◆ Activity: Looking at the records below, state how many lines include the string "casing" and add nothing further.

◆ Records excerpted from a collection:
*-*-*

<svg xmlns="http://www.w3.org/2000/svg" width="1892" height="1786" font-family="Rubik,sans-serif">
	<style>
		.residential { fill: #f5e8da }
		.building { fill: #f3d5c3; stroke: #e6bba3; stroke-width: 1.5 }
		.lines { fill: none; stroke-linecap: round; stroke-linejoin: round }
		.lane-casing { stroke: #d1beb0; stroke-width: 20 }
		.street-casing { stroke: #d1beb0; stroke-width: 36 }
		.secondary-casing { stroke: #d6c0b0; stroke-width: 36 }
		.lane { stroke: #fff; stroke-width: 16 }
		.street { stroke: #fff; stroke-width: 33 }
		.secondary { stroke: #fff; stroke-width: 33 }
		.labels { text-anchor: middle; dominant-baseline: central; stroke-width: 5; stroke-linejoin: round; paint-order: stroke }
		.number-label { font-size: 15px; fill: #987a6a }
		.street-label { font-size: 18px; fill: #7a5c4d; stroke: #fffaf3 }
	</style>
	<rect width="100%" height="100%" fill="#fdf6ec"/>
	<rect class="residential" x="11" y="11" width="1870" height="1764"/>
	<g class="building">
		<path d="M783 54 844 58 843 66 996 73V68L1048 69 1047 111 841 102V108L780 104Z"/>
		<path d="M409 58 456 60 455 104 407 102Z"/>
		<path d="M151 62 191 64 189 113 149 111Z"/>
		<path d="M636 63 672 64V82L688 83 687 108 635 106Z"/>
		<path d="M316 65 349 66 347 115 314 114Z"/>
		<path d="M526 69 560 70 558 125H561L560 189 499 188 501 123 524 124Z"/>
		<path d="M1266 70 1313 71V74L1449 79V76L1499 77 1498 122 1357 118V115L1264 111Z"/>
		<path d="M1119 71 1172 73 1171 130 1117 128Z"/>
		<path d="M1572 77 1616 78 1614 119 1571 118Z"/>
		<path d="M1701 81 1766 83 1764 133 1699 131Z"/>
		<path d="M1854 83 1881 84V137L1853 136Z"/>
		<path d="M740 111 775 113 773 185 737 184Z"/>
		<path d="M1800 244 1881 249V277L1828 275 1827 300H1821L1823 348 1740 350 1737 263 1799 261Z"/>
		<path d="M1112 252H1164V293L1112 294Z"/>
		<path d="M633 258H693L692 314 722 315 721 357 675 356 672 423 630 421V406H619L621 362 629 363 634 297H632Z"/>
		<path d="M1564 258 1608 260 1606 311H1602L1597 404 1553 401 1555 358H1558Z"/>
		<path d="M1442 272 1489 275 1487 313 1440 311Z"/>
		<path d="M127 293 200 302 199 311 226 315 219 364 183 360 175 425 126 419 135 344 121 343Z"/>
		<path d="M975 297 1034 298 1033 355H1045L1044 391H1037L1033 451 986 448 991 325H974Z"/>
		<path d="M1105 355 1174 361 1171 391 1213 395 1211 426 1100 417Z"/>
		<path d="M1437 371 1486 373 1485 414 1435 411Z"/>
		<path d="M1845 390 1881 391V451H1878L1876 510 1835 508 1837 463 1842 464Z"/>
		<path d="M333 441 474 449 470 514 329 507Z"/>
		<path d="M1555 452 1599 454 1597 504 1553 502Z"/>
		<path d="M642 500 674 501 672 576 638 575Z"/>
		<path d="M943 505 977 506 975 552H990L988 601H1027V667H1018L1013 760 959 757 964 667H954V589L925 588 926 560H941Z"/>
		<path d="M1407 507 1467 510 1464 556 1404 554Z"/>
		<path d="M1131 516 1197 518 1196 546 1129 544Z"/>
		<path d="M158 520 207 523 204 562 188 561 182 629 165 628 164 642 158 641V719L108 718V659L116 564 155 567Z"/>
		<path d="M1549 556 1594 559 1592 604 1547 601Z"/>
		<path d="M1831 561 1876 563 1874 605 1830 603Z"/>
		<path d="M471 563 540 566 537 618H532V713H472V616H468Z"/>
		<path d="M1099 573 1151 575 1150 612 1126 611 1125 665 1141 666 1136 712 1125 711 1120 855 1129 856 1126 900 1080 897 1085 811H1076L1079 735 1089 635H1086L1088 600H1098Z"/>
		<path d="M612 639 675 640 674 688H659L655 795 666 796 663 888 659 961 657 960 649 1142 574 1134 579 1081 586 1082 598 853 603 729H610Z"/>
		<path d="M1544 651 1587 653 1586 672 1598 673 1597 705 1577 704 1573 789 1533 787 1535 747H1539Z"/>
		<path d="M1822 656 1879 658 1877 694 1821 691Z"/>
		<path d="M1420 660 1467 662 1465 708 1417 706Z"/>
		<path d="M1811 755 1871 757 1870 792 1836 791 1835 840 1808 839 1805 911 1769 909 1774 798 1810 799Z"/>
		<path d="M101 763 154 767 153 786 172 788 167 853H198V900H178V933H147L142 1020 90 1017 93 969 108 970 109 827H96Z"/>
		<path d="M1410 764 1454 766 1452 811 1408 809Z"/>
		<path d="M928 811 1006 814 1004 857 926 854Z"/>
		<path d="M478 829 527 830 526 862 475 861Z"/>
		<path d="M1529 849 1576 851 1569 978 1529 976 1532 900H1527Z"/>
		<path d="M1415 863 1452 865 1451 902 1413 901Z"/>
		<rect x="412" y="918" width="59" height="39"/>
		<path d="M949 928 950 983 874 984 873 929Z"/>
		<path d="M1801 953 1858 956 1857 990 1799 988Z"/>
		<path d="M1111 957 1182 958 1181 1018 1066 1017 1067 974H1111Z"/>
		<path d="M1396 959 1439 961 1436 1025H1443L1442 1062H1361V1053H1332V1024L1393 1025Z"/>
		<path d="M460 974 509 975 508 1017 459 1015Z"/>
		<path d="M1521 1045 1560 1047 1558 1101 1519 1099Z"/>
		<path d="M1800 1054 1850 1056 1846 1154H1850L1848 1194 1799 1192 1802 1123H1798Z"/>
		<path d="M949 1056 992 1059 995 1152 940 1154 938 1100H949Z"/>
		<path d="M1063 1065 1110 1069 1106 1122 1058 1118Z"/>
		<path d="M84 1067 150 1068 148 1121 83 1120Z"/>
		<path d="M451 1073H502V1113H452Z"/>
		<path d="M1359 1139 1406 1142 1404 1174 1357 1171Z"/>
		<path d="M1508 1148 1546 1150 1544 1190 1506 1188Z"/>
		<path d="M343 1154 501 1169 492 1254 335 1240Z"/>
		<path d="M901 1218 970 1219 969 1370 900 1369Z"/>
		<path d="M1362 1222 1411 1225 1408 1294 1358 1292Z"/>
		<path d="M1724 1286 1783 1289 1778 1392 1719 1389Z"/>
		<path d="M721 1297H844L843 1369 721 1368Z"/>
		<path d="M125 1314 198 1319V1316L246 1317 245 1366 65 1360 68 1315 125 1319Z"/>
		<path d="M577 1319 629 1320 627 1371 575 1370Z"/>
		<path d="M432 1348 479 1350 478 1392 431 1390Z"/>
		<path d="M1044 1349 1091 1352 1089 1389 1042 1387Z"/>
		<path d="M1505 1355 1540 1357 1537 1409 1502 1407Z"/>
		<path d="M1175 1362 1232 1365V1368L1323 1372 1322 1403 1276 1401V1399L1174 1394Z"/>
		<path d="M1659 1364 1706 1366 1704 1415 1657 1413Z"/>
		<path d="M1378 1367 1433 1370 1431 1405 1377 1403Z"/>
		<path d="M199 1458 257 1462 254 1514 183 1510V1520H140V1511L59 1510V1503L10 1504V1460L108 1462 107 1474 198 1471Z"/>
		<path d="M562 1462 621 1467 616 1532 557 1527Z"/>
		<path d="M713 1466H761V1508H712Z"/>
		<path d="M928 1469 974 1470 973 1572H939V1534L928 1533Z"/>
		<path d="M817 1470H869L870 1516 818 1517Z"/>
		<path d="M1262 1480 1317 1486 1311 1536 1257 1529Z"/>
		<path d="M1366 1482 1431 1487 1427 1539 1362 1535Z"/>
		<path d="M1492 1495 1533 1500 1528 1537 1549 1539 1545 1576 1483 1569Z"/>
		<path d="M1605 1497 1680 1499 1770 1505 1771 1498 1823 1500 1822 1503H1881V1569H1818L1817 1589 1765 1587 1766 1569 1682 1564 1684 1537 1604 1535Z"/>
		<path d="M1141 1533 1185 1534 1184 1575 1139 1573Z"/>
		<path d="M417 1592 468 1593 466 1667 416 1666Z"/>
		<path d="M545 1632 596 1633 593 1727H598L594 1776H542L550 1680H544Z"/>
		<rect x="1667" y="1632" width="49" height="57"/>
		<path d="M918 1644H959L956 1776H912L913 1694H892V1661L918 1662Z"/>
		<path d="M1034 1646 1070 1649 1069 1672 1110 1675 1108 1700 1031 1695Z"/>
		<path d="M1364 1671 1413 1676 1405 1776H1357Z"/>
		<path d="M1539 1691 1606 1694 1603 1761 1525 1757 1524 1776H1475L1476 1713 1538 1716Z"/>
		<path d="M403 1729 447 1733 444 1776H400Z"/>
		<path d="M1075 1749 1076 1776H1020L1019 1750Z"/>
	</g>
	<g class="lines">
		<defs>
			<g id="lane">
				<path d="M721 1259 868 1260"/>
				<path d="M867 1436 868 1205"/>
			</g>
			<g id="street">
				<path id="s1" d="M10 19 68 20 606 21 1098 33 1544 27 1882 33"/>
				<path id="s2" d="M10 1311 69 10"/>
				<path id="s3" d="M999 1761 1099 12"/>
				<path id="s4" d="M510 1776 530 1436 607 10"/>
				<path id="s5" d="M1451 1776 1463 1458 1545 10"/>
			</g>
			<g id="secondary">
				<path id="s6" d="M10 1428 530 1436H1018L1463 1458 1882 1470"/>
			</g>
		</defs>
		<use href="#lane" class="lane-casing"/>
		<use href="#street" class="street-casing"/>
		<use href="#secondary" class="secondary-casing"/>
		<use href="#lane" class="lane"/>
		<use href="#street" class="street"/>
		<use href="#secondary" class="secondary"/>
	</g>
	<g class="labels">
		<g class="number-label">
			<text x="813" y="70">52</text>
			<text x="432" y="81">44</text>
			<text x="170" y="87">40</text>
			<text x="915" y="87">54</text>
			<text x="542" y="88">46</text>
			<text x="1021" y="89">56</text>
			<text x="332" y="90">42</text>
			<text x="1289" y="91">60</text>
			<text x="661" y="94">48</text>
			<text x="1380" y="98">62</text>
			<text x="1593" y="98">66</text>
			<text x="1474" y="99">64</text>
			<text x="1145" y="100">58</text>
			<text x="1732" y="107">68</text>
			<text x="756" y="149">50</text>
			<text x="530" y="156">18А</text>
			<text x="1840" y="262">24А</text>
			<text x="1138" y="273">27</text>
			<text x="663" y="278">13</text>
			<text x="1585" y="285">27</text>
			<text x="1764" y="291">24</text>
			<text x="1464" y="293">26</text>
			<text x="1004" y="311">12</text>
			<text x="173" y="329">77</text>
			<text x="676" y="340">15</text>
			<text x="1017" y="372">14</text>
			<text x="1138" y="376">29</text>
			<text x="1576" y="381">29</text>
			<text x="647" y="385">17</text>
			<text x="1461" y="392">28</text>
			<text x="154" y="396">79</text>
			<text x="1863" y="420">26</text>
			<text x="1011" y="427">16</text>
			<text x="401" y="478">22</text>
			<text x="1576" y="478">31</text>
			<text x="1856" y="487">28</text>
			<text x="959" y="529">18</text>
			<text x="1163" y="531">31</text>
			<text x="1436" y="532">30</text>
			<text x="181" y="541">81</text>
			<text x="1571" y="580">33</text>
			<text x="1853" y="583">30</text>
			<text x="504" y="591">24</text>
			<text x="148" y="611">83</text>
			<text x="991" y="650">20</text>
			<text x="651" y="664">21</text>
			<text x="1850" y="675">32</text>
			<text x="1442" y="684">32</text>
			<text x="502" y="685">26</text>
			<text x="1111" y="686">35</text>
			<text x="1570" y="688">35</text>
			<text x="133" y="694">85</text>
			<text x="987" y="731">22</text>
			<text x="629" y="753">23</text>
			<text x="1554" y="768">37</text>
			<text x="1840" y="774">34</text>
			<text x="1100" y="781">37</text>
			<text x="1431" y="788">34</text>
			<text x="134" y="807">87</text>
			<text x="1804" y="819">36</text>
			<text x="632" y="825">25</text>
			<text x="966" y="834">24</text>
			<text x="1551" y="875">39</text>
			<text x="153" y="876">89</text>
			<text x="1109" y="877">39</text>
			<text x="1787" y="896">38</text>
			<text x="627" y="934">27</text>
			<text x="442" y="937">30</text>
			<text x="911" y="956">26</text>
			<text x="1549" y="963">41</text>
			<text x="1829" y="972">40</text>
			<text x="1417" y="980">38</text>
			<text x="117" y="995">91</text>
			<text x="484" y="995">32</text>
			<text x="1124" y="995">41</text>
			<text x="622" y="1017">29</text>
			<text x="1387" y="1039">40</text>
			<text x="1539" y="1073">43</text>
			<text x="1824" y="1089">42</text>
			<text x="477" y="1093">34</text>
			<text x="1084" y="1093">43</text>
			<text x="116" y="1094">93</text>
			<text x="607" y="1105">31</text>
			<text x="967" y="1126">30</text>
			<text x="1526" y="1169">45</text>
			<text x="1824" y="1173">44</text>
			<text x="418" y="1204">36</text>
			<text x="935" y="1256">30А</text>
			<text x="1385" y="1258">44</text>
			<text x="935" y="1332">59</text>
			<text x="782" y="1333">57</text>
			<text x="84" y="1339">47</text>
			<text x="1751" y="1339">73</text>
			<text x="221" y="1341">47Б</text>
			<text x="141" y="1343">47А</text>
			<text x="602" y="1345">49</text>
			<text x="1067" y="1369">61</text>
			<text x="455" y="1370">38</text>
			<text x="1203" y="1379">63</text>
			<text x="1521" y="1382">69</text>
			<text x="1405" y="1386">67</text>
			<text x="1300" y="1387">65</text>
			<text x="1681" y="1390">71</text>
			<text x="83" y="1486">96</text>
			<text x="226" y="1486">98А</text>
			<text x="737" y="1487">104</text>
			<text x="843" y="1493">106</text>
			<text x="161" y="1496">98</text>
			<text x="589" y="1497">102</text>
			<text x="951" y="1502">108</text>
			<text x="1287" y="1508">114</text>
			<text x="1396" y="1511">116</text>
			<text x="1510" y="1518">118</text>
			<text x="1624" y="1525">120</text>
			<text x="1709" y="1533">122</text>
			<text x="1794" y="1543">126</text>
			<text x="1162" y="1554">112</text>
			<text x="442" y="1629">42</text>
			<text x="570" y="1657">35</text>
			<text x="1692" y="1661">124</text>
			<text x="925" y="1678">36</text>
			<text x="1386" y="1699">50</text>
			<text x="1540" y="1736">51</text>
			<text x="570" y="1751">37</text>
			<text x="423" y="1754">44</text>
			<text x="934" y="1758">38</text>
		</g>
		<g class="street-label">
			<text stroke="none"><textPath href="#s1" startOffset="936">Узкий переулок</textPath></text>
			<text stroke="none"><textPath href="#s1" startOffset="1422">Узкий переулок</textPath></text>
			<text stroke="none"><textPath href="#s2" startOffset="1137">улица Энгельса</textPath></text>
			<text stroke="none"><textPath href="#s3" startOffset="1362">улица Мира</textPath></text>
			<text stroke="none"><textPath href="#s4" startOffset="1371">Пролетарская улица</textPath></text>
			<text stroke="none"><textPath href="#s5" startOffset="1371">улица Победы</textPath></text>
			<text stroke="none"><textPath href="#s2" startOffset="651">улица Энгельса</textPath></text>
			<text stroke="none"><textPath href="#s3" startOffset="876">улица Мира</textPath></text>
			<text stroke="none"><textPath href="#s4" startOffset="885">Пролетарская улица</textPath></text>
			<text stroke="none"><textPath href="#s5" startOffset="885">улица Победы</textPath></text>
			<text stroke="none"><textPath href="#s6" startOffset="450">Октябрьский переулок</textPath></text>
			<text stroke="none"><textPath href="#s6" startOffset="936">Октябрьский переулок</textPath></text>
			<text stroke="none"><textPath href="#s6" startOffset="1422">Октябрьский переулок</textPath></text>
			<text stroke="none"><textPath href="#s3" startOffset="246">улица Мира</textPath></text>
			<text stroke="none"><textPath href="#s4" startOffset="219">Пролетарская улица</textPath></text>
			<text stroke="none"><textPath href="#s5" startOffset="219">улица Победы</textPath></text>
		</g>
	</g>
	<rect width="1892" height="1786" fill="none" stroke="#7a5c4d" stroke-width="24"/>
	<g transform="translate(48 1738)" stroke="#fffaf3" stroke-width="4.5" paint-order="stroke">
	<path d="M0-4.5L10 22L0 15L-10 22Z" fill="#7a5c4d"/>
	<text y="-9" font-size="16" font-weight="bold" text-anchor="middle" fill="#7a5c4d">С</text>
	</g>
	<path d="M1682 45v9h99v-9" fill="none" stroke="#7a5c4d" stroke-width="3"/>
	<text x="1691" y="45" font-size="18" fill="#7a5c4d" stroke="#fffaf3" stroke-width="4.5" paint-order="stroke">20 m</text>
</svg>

*-*-*

◆ Solution below: 6